Hijos y mascotas, según Francisco

Empezaré diciendo que, por muy rojas que parezcan sus proclamas actuales, para mí el Papa Francisco no dejará de ser aquel cardenal Jorge Bergoglio que fue un sumiso silente de la dictadura argentina. Incluso cuando me siento representado por una de sus bonitas frases actuales, no puedo evitar acordarme de que espolvoreaba sus sonrisas y sus bendiciones a criminales que robaban niños, torturaban con saña a hombres y mujeres o los lanzaban al mar desde aviones. Que yo sepa, este es el minuto en que ni ha pedido perdón por ello ni ha ofrecido una explicación mínimamente creíble de su vergonzoso comportamiento. Se ve que no se aplica sus propios consejos.

Por lo demás, su creciente legión de adoradores laicos y laicistas deberían pararse a pensar que su sorprendente ídolo es un tipo que cree que la interrupción voluntaria del embarazo es un pecado que lleva de cabeza al infierno. O que los homosexuales pueden ser muy majetes y dignos de una palmadita en la espalda, pero también unos desviados sin lugar en el reino de los cielos que deberían tratar de curarse. O que los hombres y mujeres de la Iglesia, empezando por él, deben ser célibes y, por supuesto, abstenerse del trato carnal, incluso con fines reproductivos. Y ahí es donde quería llegar, porque un tipo que ha renunciado (se supone) a procrear tiene las santas (nunca mejor dicho) pelotas de dar lecciones sobre paternidad y maternidad. Su último rapapolvo urbi et orbi ha sido porque, según él, las parejas de hoy han dejado que las mascotas ocupen el lugar de los hijos. Dice que es algo que menoscaba la humanidad. Y yo no digo ni que sí que no, pero le animo a predicar con el ejemplo.

Hijos en común… o no

A veces queda ante nuestros ojos el mecanismo del sonajero. Otra cosa es que queramos verlo y sacar las conclusiones oportunas. Como que nos pasamos el día enfangándonos en broncas de saldo en las que, por supuesto, tomamos partido más con el estómago que con la materia gris. Allá películas con el fondo de la cuestión, si es que la hubiere, que lo normal es que ni eso. Se apunta uno a la barricada de los afines, y a fostiarse a modo hasta que nos caiga del cielo otro hueso de plástico por el que pelear.

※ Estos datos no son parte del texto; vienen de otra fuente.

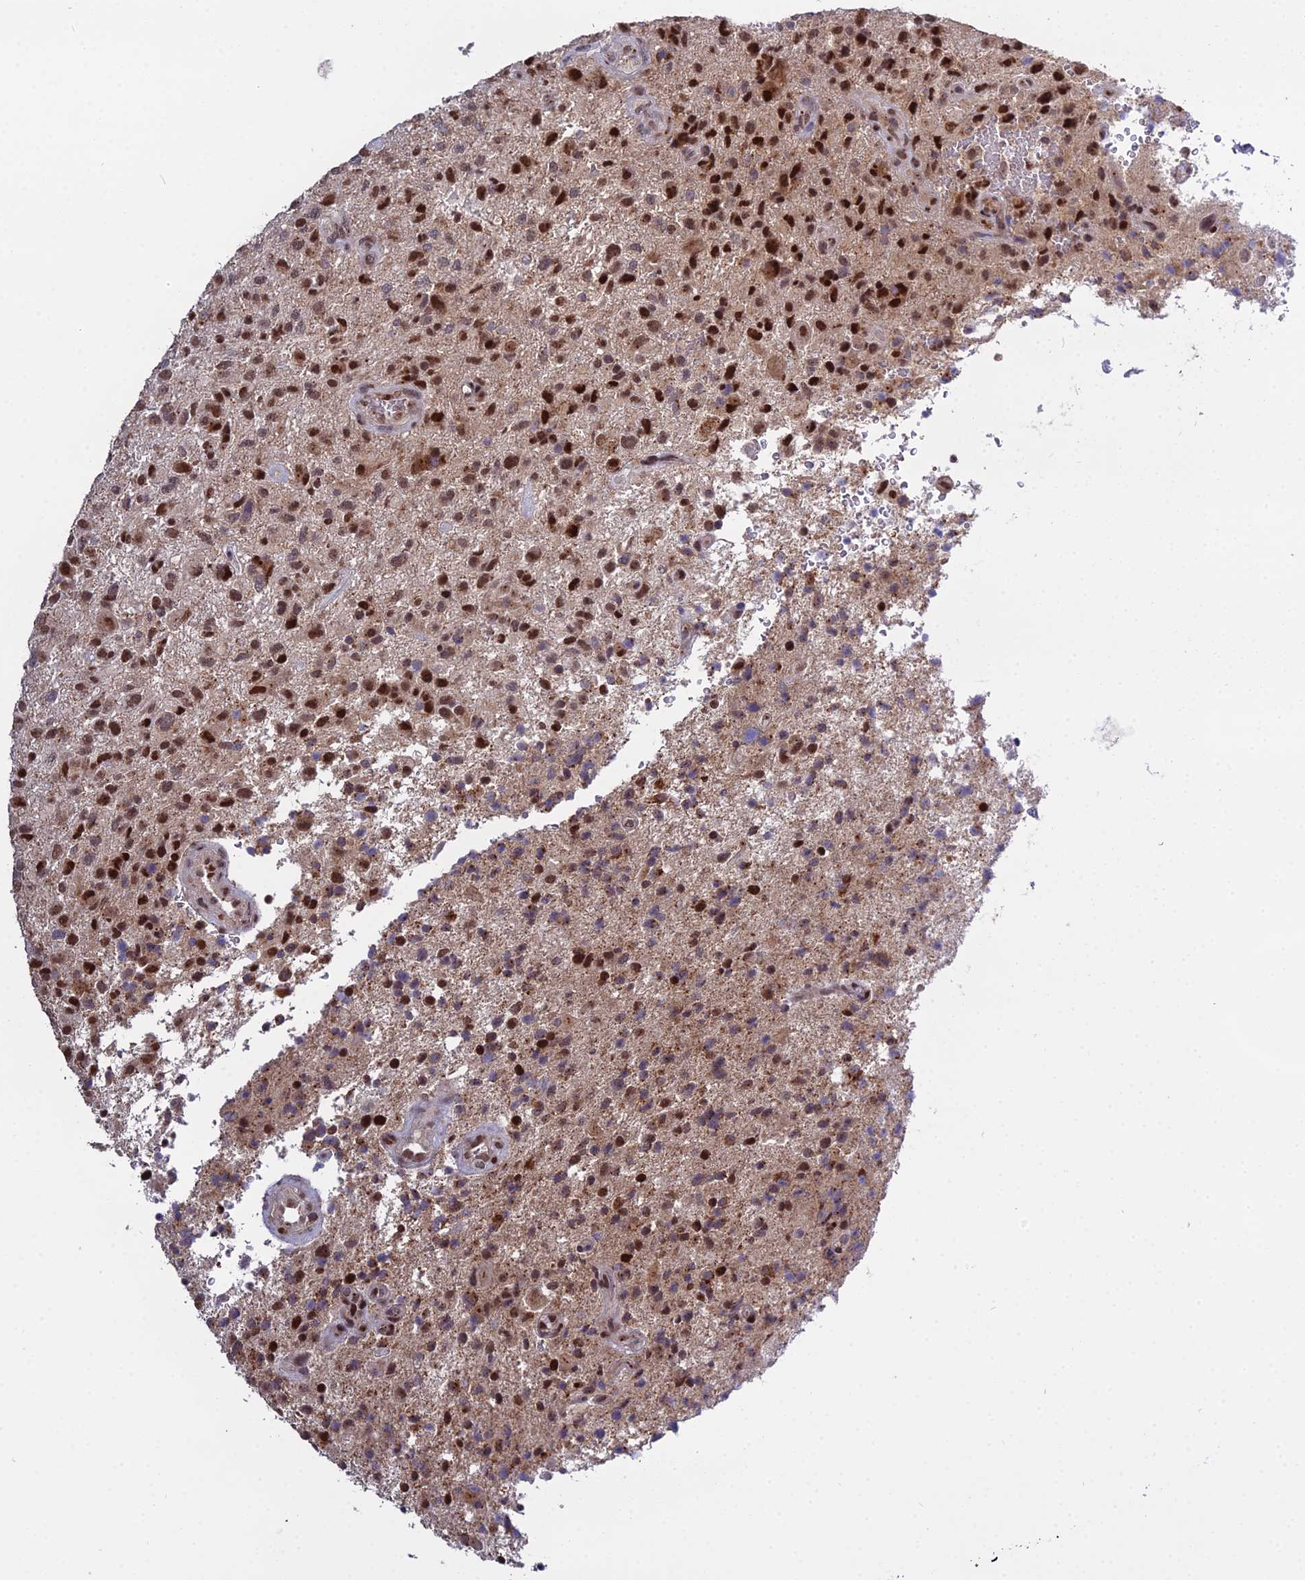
{"staining": {"intensity": "moderate", "quantity": ">75%", "location": "nuclear"}, "tissue": "glioma", "cell_type": "Tumor cells", "image_type": "cancer", "snomed": [{"axis": "morphology", "description": "Glioma, malignant, High grade"}, {"axis": "topography", "description": "Brain"}], "caption": "Immunohistochemical staining of malignant glioma (high-grade) reveals medium levels of moderate nuclear expression in about >75% of tumor cells. (DAB IHC with brightfield microscopy, high magnification).", "gene": "ARL2", "patient": {"sex": "male", "age": 47}}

El penúltimo episodio de este ritual de la vaciedad es el que ha seguido a las palabras de la dirigente de la CUP, Anna Gabriel, mostrándose partidaria de tener hijos “en común y colectivo” para que “los eduque tribu”. Anoten que son apenas dos entrecomillados ínfimos extraídos de un fragmento de poco más de un minuto de una entrevista que emitirá mañana Catalunya Radio. Es decir, que ni por mínima precaución aguardamos a conocer el contexto completo.

Con eso basta y sobra para montar el consabido pifostio pirotécnico donde tirios y troyanos representan su papel sin salirse un ápice de lo previsible. Los carpetovetónicos, echando espumarajos por el hocico, cargan contra Gabriel con toda su munición machirula, anticatalana y preconciliar. Enfrente, los jinetes del apocalipsis progresí, convertidos de un segundo para otro en prosélitos de la mancomunización de los churumbeles, se lanzan a degüello contra la caduca, trasnochada, heteronormativa y, en resumen, opresora familia nuclear, culpable de todos los males que nos asolan. Cualquiera les dice a unos y otros que son una caricatura de sí mismos.